## Given information
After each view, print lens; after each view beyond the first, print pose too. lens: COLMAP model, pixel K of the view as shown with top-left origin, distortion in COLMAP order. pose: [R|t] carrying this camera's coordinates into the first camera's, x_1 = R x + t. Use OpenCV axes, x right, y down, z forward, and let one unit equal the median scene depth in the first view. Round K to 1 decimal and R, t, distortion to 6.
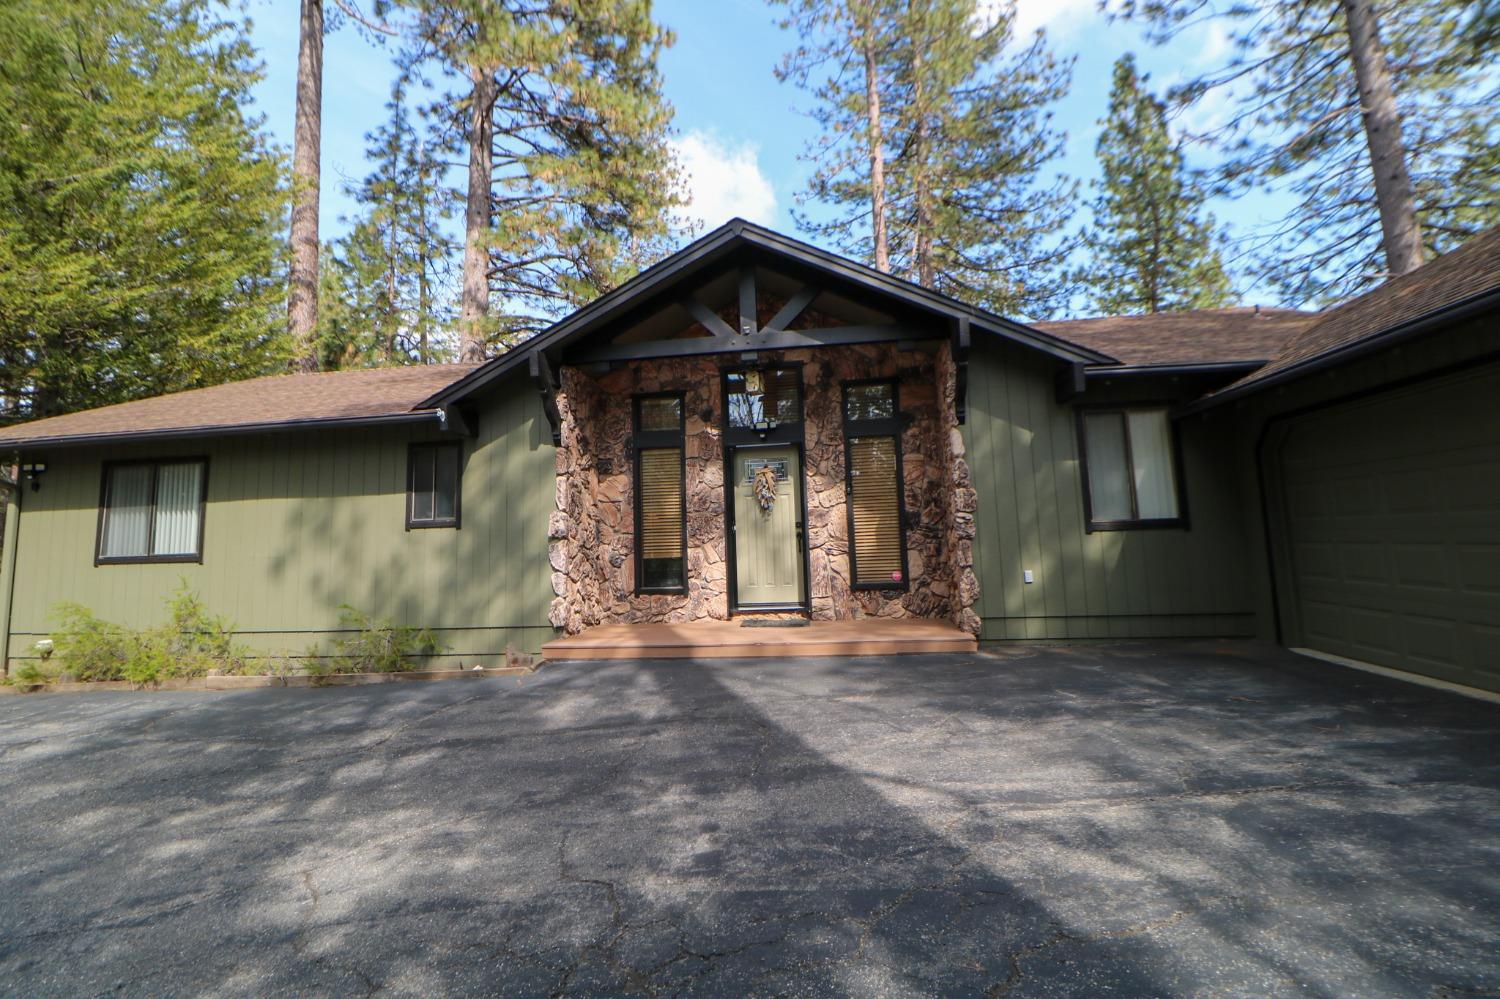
lens RADIAL K [[704.1, 0, 760.5], [0, 704.1, 444.1], [0, 0, 1]] dist [-0.001761, 0.000118]
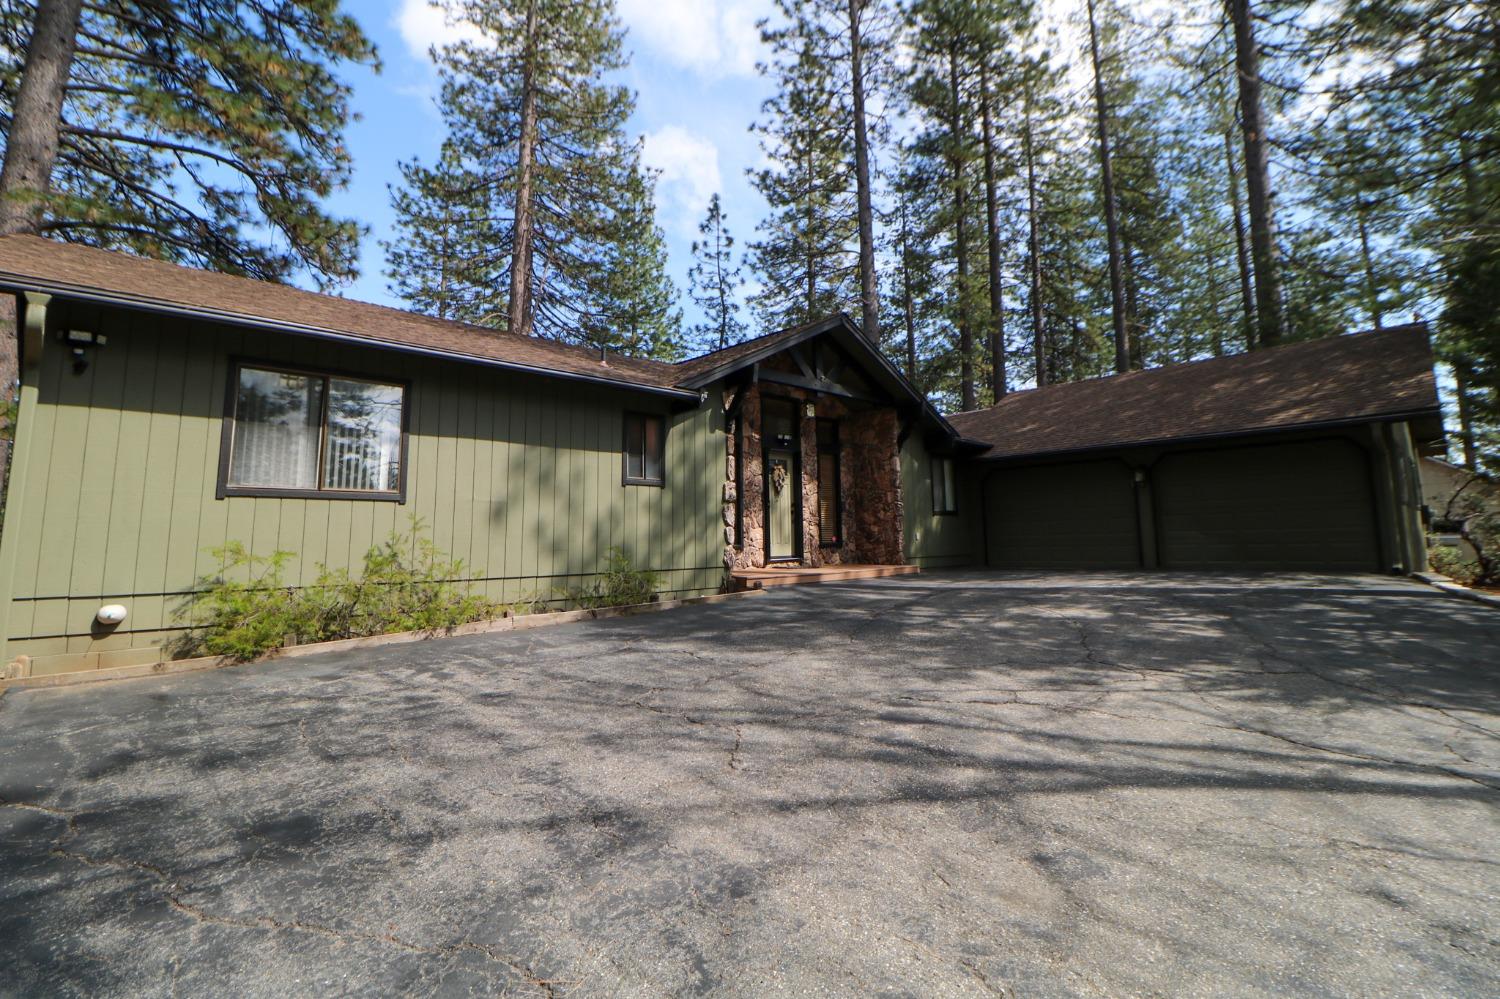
lens RADIAL K [[704.1, 0, 760.5], [0, 704.1, 444.1], [0, 0, 1]] dist [-0.001761, 0.000118]
pose [[0.610202, 0.132036, 0.781166, -1.226310], [-0.108626, 0.990646, -0.082591, 0.120454], [-0.784764, -0.034458, 0.618836, 0.120005]]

## Brief
Copy all of the lines above word for word, leaving out the pictures.

## Exercise solution
After each view, print lens; after each view beyond the first, print pose too. lens: COLMAP model, pixel K of the view as shown with top-left origin, distortion in COLMAP order. pose: [R|t] carrying this camera's coordinates into the first camera's, x_1 = R x + t. Use OpenCV axes, x right, y down, z forward, and let one unit equal the median scene depth in the first view. Round K to 1 decimal and R, t, distortion to 6.
lens RADIAL K [[704.1, 0, 760.5], [0, 704.1, 444.1], [0, 0, 1]] dist [-0.001761, 0.000118]
lens RADIAL K [[704.1, 0, 760.5], [0, 704.1, 444.1], [0, 0, 1]] dist [-0.001761, 0.000118]
pose [[0.610202, 0.132036, 0.781166, -1.226310], [-0.108626, 0.990646, -0.082591, 0.120454], [-0.784764, -0.034458, 0.618836, 0.120005]]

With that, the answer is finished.